[WHAT YOU WILL DO] Could you print the listing again exactly, omitting the pictures?

[DATA SECTION]
%%

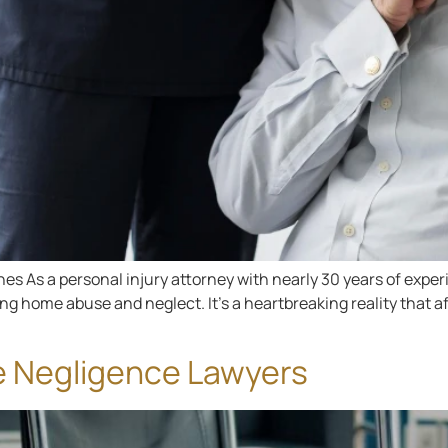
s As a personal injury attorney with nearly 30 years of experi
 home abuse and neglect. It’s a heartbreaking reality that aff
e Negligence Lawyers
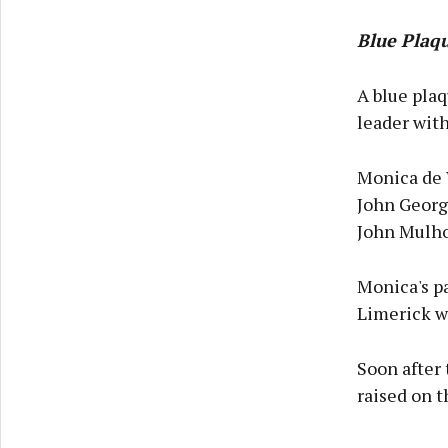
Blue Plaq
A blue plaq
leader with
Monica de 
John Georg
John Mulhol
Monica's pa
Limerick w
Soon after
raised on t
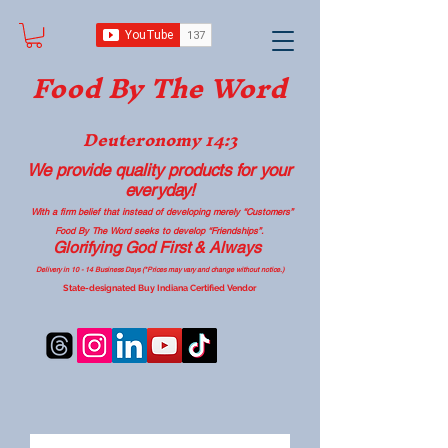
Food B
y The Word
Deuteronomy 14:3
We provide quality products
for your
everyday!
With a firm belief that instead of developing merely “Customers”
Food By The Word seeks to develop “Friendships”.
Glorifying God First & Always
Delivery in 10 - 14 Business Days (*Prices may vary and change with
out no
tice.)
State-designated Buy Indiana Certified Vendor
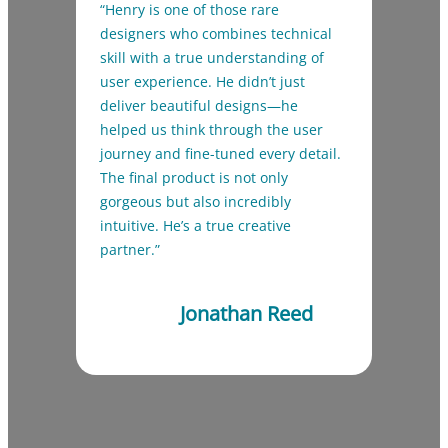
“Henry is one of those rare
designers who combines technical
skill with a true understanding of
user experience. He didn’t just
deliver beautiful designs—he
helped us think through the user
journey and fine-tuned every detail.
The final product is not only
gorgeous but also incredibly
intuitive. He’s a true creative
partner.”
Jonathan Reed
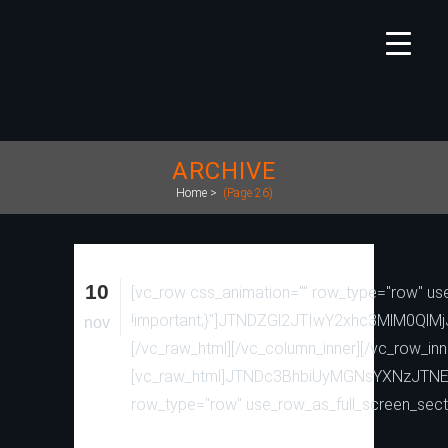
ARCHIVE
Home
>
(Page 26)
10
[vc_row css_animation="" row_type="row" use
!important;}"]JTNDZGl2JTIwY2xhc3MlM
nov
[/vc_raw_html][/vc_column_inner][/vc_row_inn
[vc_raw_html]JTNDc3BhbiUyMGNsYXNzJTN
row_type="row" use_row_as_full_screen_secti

%%

[SOLUTION TO THE PROBLEM]
s As a personal injury attorney with nearly 30 years of experi
 home abuse and neglect. It’s a heartbreaking reality that aff
e Negligence Lawyers
Blue Plaq
A blue plaq
leader with
Monica de 
John Georg
John Mulhol
Monica's pa
Limerick w
Soon after
raised on t
Food B
y The Word
Deuteronomy 14:3
We provide quality products
for your
everyday!
With a firm belief that instead of developing merely “Customers”
Food By The Word seeks to develop “Friendships”.
Glorifying God First & Always
Delivery in 10 - 14 Business Days (*Prices may vary and change with
out no
tice.)
State-designated Buy Indiana Certified Vendor
“Henry is one of those rare
designers who combines technical
skill with a true understanding of
user experience. He didn’t just
deliver beautiful designs—he
helped us think through the user
journey and fine-tuned every detail.
The final product is not only
gorgeous but also incredibly
intuitive. He’s a true creative
partner.”
Jonathan Reed
ARCHIVE
Home
>
(Page 26)
10
[vc_row css_animation="" row_type="row" use
!important;}"]JTNDZGl2JTIwY2xhc3MlM
nov
[/vc_raw_html][/vc_column_inner][/vc_row_inn
[vc_raw_html]JTNDc3BhbiUyMGNsYXNzJTN
row_type="row" use_row_as_full_screen_secti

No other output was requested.